=== Given records ===
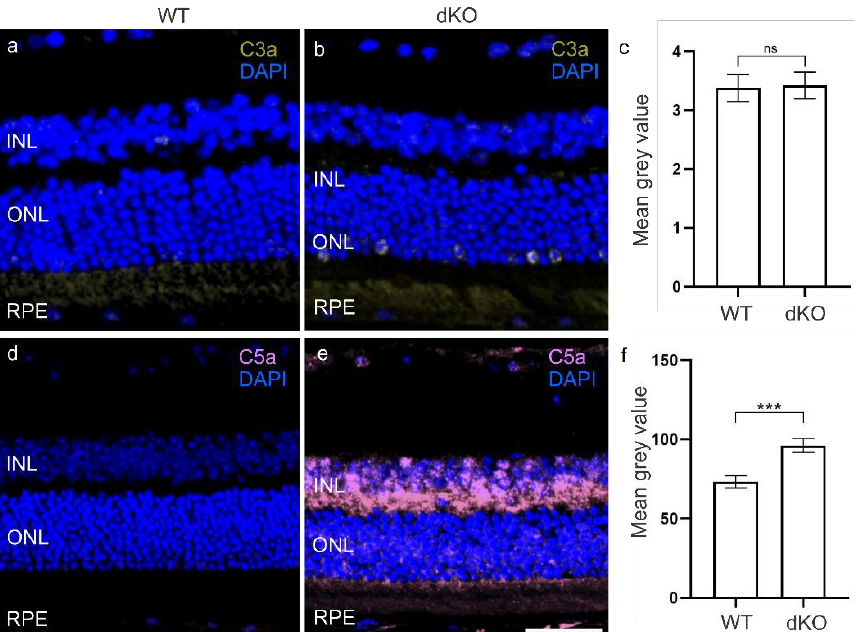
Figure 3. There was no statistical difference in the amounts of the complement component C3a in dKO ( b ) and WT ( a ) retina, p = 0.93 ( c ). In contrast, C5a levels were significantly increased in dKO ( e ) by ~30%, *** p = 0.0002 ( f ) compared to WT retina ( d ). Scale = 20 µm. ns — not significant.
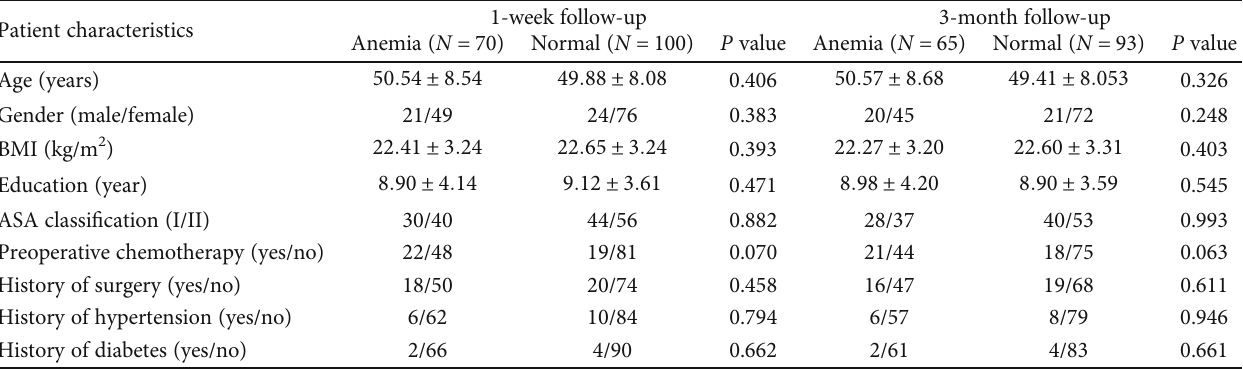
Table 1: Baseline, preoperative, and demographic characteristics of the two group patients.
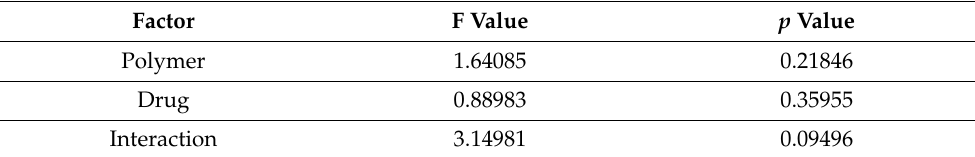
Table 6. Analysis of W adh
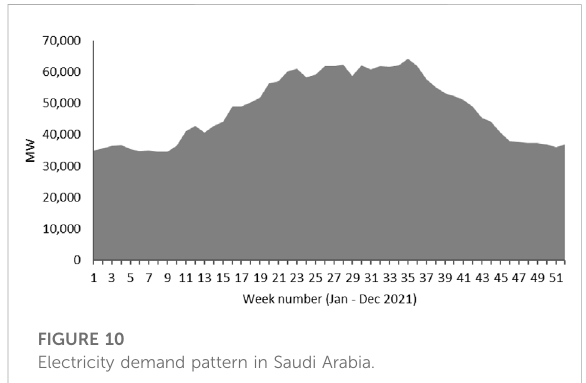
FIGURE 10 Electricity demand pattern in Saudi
===
=== Given records ===
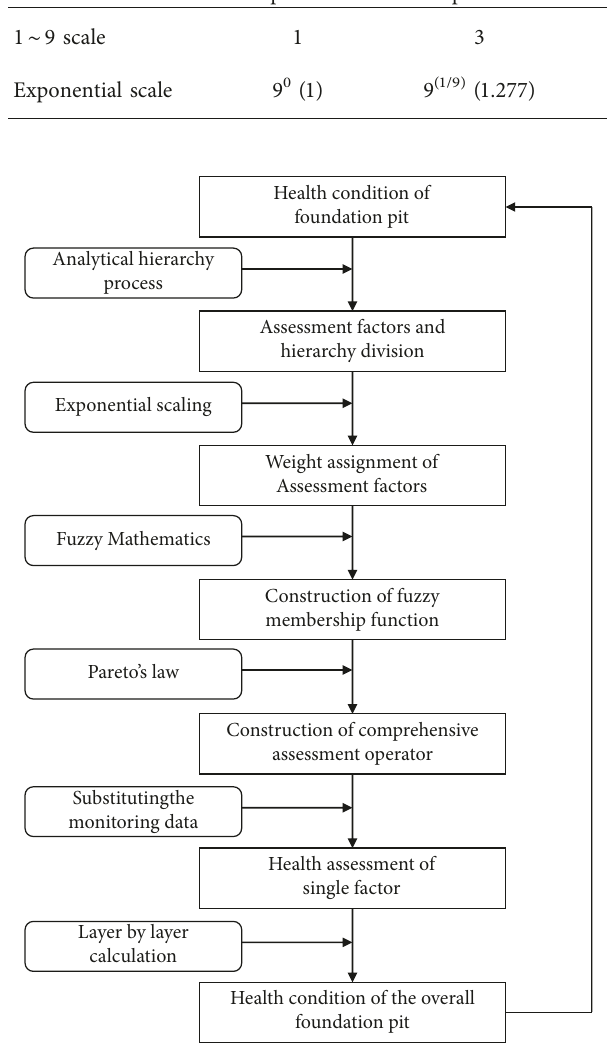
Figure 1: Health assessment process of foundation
===
=== Given records ===
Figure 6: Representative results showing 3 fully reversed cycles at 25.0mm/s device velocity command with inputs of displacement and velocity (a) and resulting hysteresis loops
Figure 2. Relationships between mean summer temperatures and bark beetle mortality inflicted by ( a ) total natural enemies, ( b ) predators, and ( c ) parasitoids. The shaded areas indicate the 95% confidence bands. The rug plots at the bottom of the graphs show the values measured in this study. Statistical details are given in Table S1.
===
**Task directions:** Copy, from the data above, every line where the word "Table" appears.

**Output:**
Table 1: Baseline, preoperative, and demographic characteristics of the two group patients.
Table 6. Analysis of W adh
Figure 2. Relationships between mean summer temperatures and bark beetle mortality inflicted by ( a ) total natural enemies, ( b ) predators, and ( c ) parasitoids. The shaded areas indicate the 95% confidence bands. The rug plots at the bottom of the graphs show the values measured in this study. Statistical details are given in Table S1.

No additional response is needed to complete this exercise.